À la fin de l’année 1645, il y avait vingt-cinq seigneuries concédées en Canada. C’était, au sud du fleuve, Lauzon, Sainte-Croix, Godefroy et la Citière ; dans le fleuve, les îles aux Oies, Orléans, Montréal et Jésus ; au nord, Beaupré, Beauport, Notre-Dame des Anges, l’Espinay, banlieue de Québec, Sainte-Foye, Sillery, Port-Neuf, Chavigny, Grondines, Batiscan, l’Arbre-à-la-Croix, Saint-Louis des Trois-Rivières, Dautray et Saint-Sulpice. Il ne paraît pas y avoir eu d’habitants au sud du fleuve. Les îles aux Oies, Orléans et Montréal avaient des commencements d’habitations. Au nord, les colons étaient concentrés depuis le cap Tourmente jusqu’à Chavigny ou Deschambault ; il y avait un petit poste naissant à l’Arbre-à-la-Croix, dans la seigneurie actuelle du cap de la Madeleine ; aux Trois-Rivières, quatorze ou quinze ménages possédant des terres particulières. C’était bien peu de chose pour une colonie commencée depuis près de quarante ans, et que l’autorité royale avait placée depuis dix-sept ans entre les mains d’une société puissante, soumise à l’obligation d’établir le pays. La compagnie de la Nouvelle-France, qui s’était obligée à fournir quatre mille colons durant cet espace de temps, n’en avait envoyé qu’un peu plus d’une centaine, et encore faut-il tenir compte, sur ce nombre, de ceux qui avaient suivi MM. Giffard, Le Gardeur, Le Neuf, Chavigny, Bourdon et les pères jésuites, ce qui réduit l’influence de la grande compagnie à un recrutement de cinquante colons, en lui faisant la part très belle.
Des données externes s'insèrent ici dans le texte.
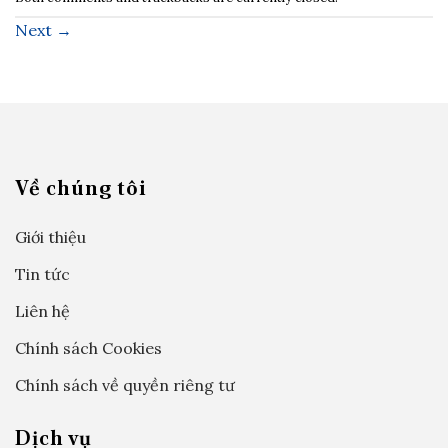
Next
→
Về chúng tôi
Giới thiệu
Tin tức
Liên hệ
Chính sách Cookies
Chính sách về quyền riêng tư
Dịch vụ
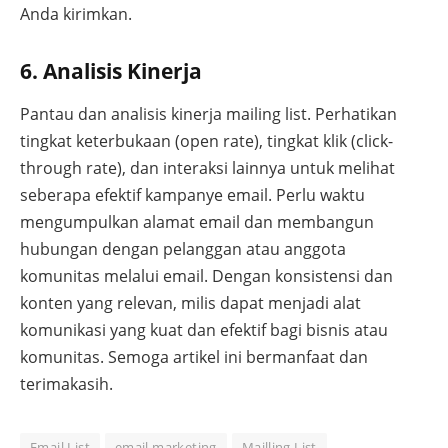
Anda kirimkan.
6. Analisis Kinerja
Pantau dan analisis kinerja mailing list. Perhatikan
tingkat keterbukaan (open rate), tingkat klik (click-
through rate), dan interaksi lainnya untuk melihat
seberapa efektif kampanye email. Perlu waktu
mengumpulkan alamat email dan membangun
hubungan dengan pelanggan atau anggota
komunitas melalui email. Dengan konsistensi dan
konten yang relevan, milis dapat menjadi alat
komunikasi yang kuat dan efektif bagi bisnis atau
komunitas. Semoga artikel ini bermanfaat dan
terimakasih.
Email List
email marketing
Mailling List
Dans ces circonstances défavorables, une seule chose sauva le Canada : l’organisation seigneuriale. Les concessionnaires des grands terrains agissaient par eux-mêmes, dans leur intérêt propre, et fondaient des paroisses destinées à se maintenir par leurs seules ressources. Ce principe était tellement vivace que plus tard, aux jours féconds de Colbert, l’organisation seigneuriale fut encore la planche de salut de la colonie. Ces Canadiens, qui avaient adopté le nouveau pays et qui le servaient de tout leur cœur et de toutes leurs forces, devinrent le pivot sur lequel tournèrent les événements.
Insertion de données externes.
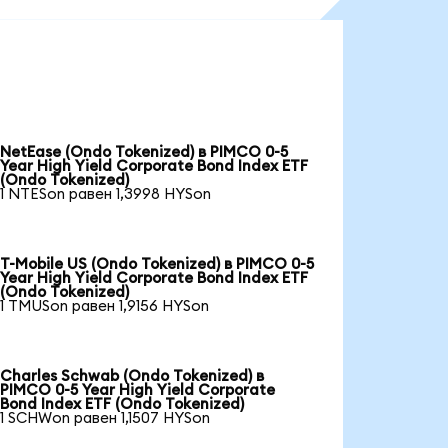
NetEase (Ondo Tokenized) в PIMCO 0-5
Year High Yield Corporate Bond Index ETF
(Ondo Tokenized)
1 NTESon равен 1,3998 HYSon
T-Mobile US (Ondo Tokenized) в PIMCO 0-5
Year High Yield Corporate Bond Index ETF
(Ondo Tokenized)
1 TMUSon равен 1,9156 HYSon
Charles Schwab (Ondo Tokenized) в
PIMCO 0-5 Year High Yield Corporate
Bond Index ETF (Ondo Tokenized)
1 SCHWon равен 1,1507 HYSon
La seigneurie, telle que nous l’entendons, c’est la paroisse, et l’idée de la paroisse, c’est l’état municipal. Toute l’administration du pays devait entrer dans ce moule ; malheureusement, les gouverneurs recevaient de Paris des instructions qui gênaient le libre développement de ces justes instincts. Il y eut mécontentement, c’était légitime, mais presque point de lutte à cause du pouvoir centralisateur et absolu que possédait alors la royauté. L’habitant, à qui on refusait une voix dans les conseils de la colonie, se replia sur lui-même, entretint sa vigueur en embrassant la terre, et se trouva assez fort, à l’heure de la conquête, pour conserver le pays dont on n’avait pas voulu lui confier les intérêts.

L’œil de l’historien s’arrête avec plaisir sur ces premiers efforts des Canadiens pour créer une patrie à leurs enfants, et doubler la valeur du sentiment français dans le monde.